Стадия № 1. Потеря пульта от телевизора;

Стадия № 2. Потеря аппетита;

Стадия № 3. Потеря ориентации в пространстве;

Стадия № 4. Потеря трусов;

Стадия № 5. Потеря сознания.

Ныне Лёша пребывал в последней, самой безопасной для окружающих – неосознанной стадии: истощённое тельце валялось на продавленном диване, и его можно было легко спутать со старым мятым пледом, если бы не угарные волны, исходящие от этого «предмета интерьера». Раньше Лёша был замечательным иллюстратором детских книг, его обаятельные персонажи сразу полюбились и безошибочно узнавались читателями. К сожалению, хрупкая детская Лёшина душа была безжалостно раздавлена жёсткой постсоветской реальностью: неуклонным повышением коммунальных платежей, налоговыми отчислениями, ненужностью и непониманием творческого человека, работой исключительно на унитаз… а добило его резкое ухудшение зрения.

К жизни Лёшу привязывала только тонкая, еле заметная ниточка – любовь к жене. Даже в самом глухом забытьи он, как заклинание, бесконечно повторял, пока ещё слушался язык: «Дурында ты моя волшебная, как же я тебя люблю. Потому что ты у меня одна, у меня больше никого нет, ничего нет…»

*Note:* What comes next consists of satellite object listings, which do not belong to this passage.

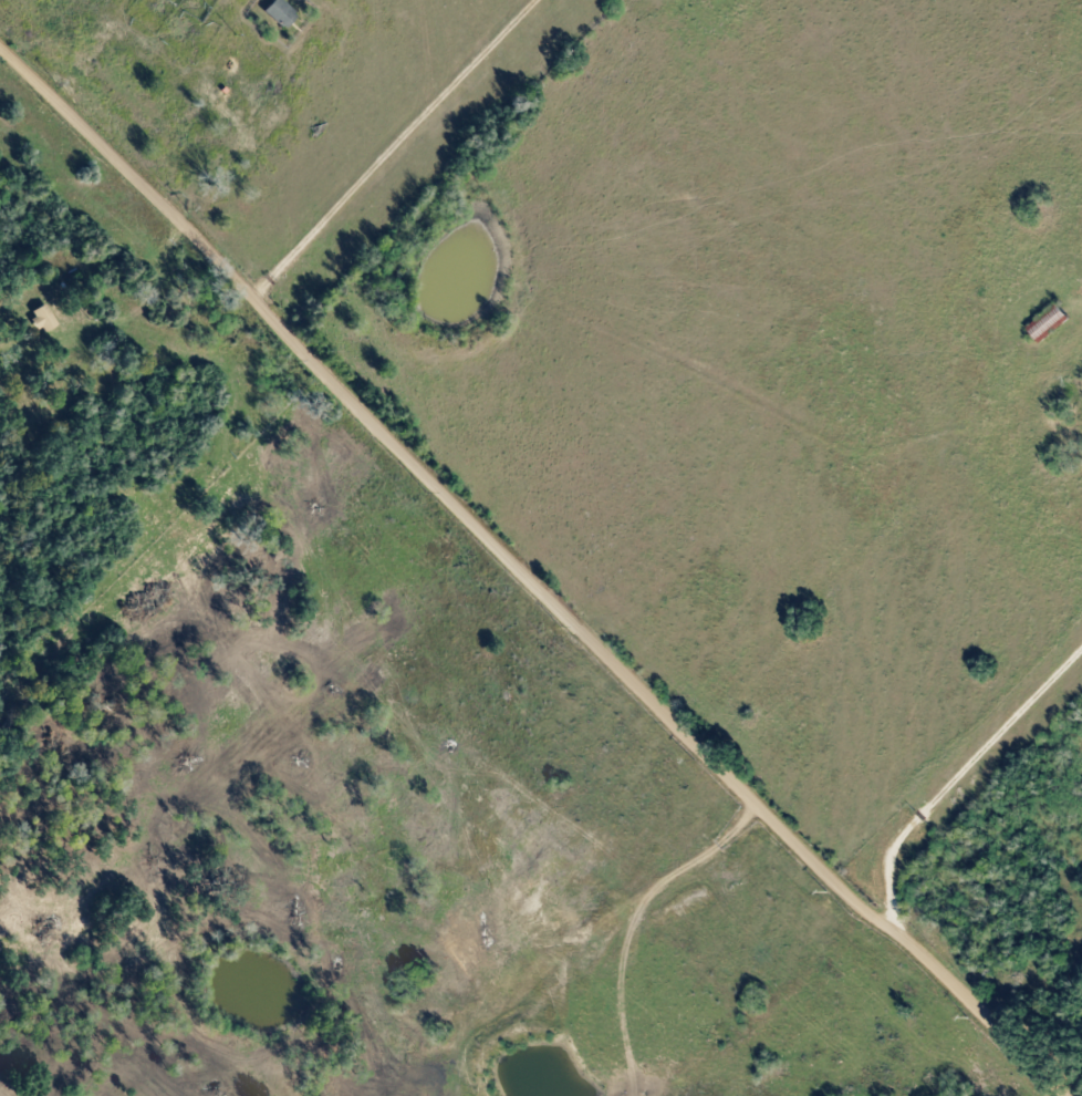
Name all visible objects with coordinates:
building: (284, 13)
building: (46, 319)
road: (443, 486)
road: (958, 777)
road: (983, 1009)
road: (869, 1018)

Ещё дома безвылазно находился сын Данька, но тот давно жил в Интернете, свою комнату покидал только по ночам, совершая опустошительные набеги на холодильник. Общение между Данькой и окружающим миром ограничивалось материнскими взываниями к запертой двери: «Даня, открой! Умоляю, открой!» затем сыпались угрозы, дикий стук, мольбы, плач. Дверь не всегда оставалась безмолвной к материнским страданиям, иногда из-за неё слышалось убойное, как автоматная очередь: «Ну, что надо?! Отвалите от меня все!»

Периодически Леся пыталась бороться, она то убирала еду из холодильника, то отключала интернет. Но получалось только хуже, сын начинал беспробудно пить, шляться неделями по неизвестным адресам, где его кормили, поили, а потом приносили и заботливо укладывали на коврик возле входной двери. «Нет уж, пусть лучше дома сидит. Пусть – как есть!» – решила про себя Леся, и Данька окончательно поселился в ином измерении, полном героических сражений, опасных драконов, величественных замков, прекрасных фей, злых и добрых волшебников. Это было, конечно, гораздо интереснее, чем прозябание на курсах вождения, монотонной рутины у станка, разливанного ершистого пива с тупыми сотоварищами, однодневной любви в наркотическом сплине… всё это Данька испробовал сполна. Решив не возвращаться в омерзительную бытовуху, он все свои силы направил на уничтожение виртуального мирового зла.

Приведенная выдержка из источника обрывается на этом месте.